The goal of DataSum is to provide functions for summarizing data frames by calculating various statistical measures, including measures of central tendency, dispersion, skewness, kurtosis, and normality tests. The package leverages the moments package for calculating statistical moments and related measures, the dplyr package for data manipulation, and the nortest package for normality testing.

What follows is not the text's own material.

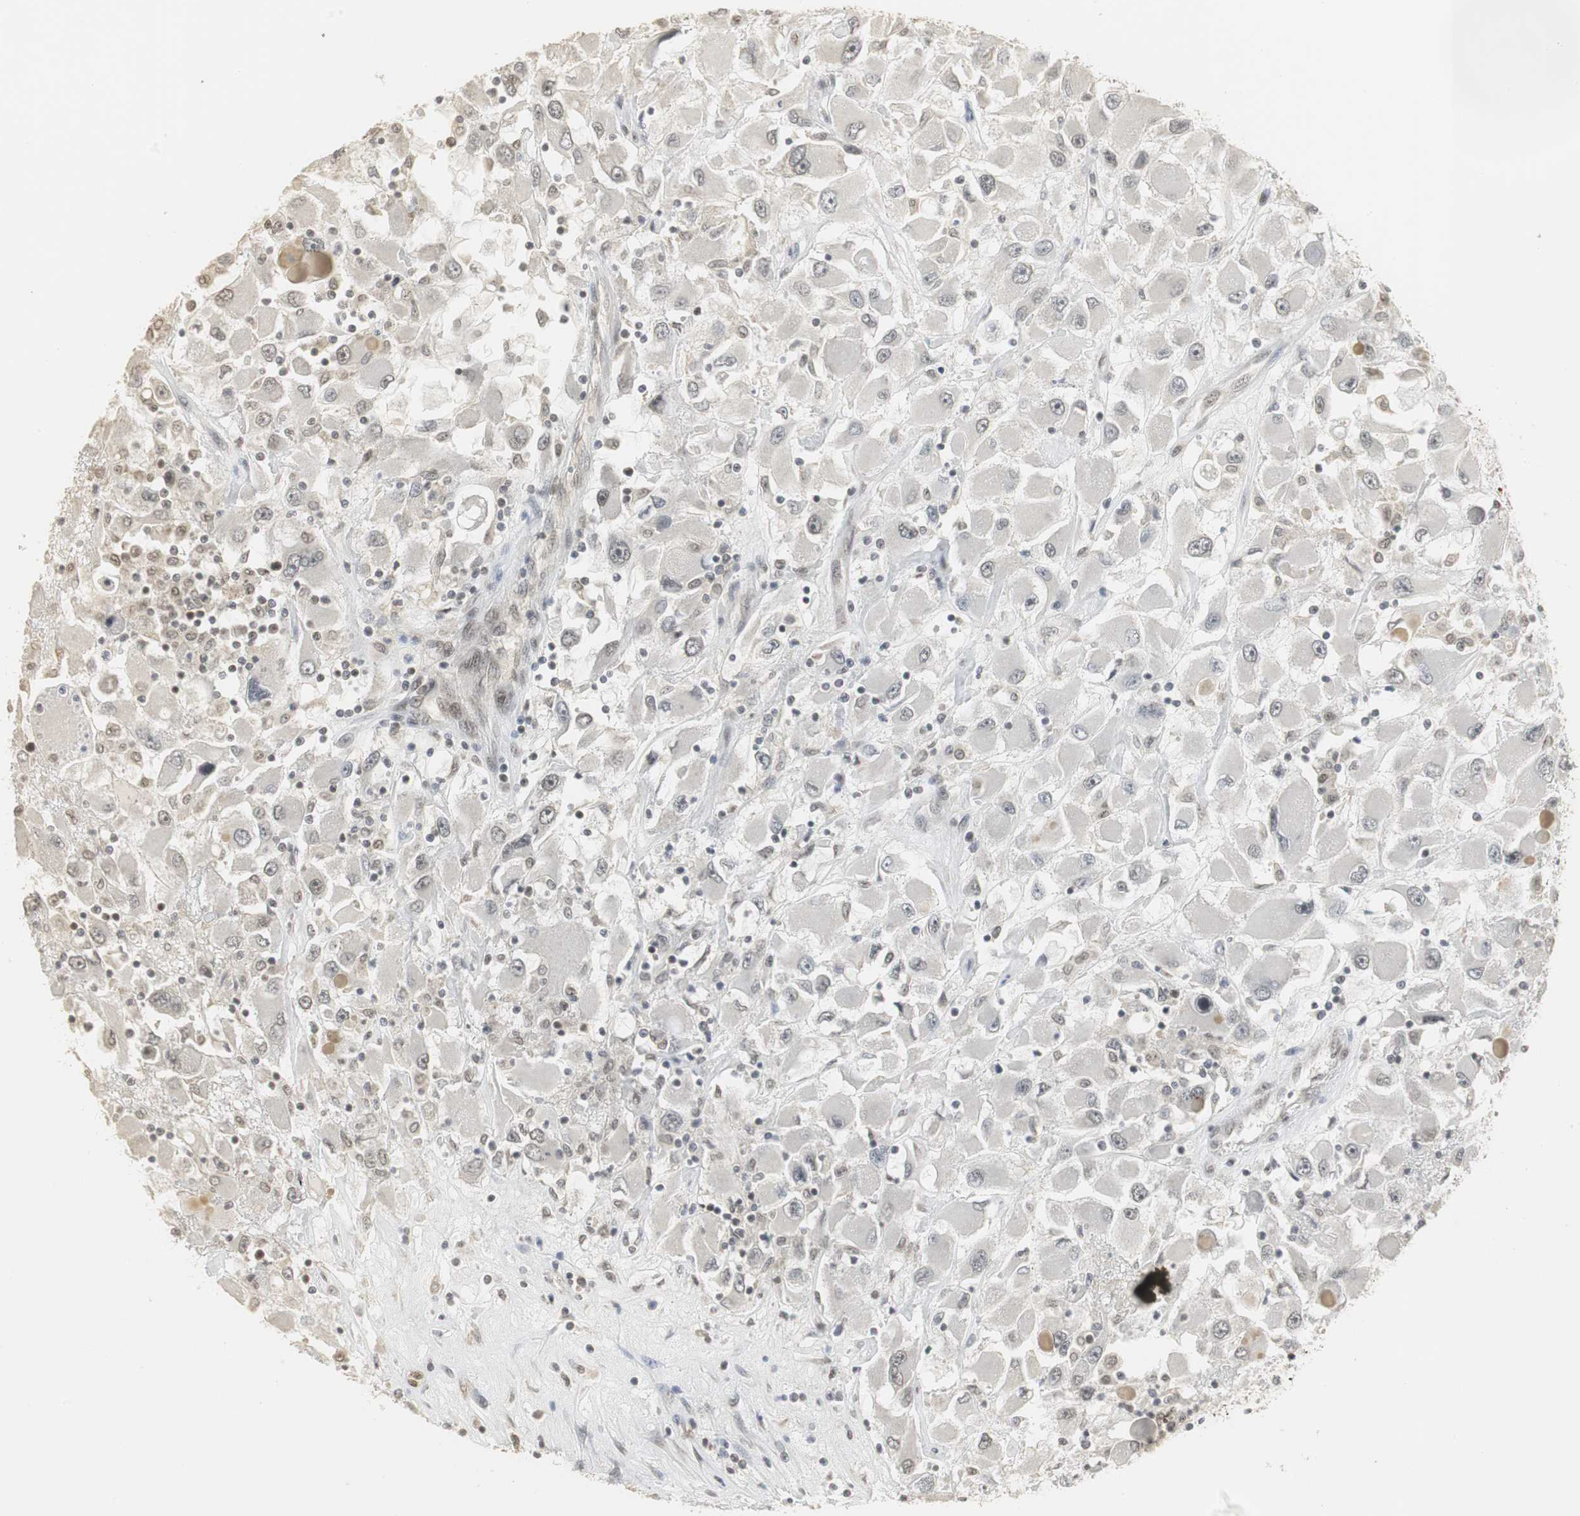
{"staining": {"intensity": "weak", "quantity": "<25%", "location": "cytoplasmic/membranous,nuclear"}, "tissue": "renal cancer", "cell_type": "Tumor cells", "image_type": "cancer", "snomed": [{"axis": "morphology", "description": "Adenocarcinoma, NOS"}, {"axis": "topography", "description": "Kidney"}], "caption": "There is no significant staining in tumor cells of renal cancer. (Brightfield microscopy of DAB IHC at high magnification).", "gene": "ELOA", "patient": {"sex": "female", "age": 52}}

Functions getmode: Takes a data vector as input and returns the mode(s) of the data. shapiro_normality_test: Performs a Shapiro-Wilk normality test on the input data. If the data length is outside the valid range for the Shapiro-Wilk test (3 to 5000), it performs an Anderson-Darling normality test instead. Datum: Takes a data vector as input and returns a data frame with various summary statistics, including data type, sample size, mean, mode, median, variance, standard deviation, maximum, minimum, range, skewness, kurtosis, and normality test result. DataSumm: Takes a data frame as input and applies the Datum function to each column, returning a data frame with the summary statistics for each column. Measures of Central Tendency Mean: The average of the values. Median: The middle value when the data is arranged in order. Mode: The value that appears most frequently in the data set. Measures of Dispersion Range: The difference between the largest and smallest values in the data set. Variance: A measure of how spread out the values are from the mean. Standard Deviation: The square root of the variance. Other Measures Skewness: A measure of the asymmetry of the probability distribution. Kurtosis: A measure of the “peakedness” of the probability distribution. Normality: A test to determine if the data follows a normal (Gaussian) distribution, such as the Shapiro-Wilk test.
You can install the released version of DataSum from CRAN with:
install.packages("DataSum")
This is a basic example which shows you how to solve a common problem:
Example 1: getmode
library(DataSum)
# Example data
data <- c(1, 2, 2, 3, 4)
# Get the mode
mode <- getmode(data)
print(mode)
Example 2: shapiro_normality_test
# Perform Shapiro-Wilk normality test
test_result <- shapiro_normality_test(data)
print(test_result)
Example 3: Datum
# Get summary statistics for a numeric vector
datum_summary <- Datum(data)
print(datum_summary)
Example 4: DataSumm
# Summarize the iris dataset
summary_df <- DataSumm(iris)
print(summary_df)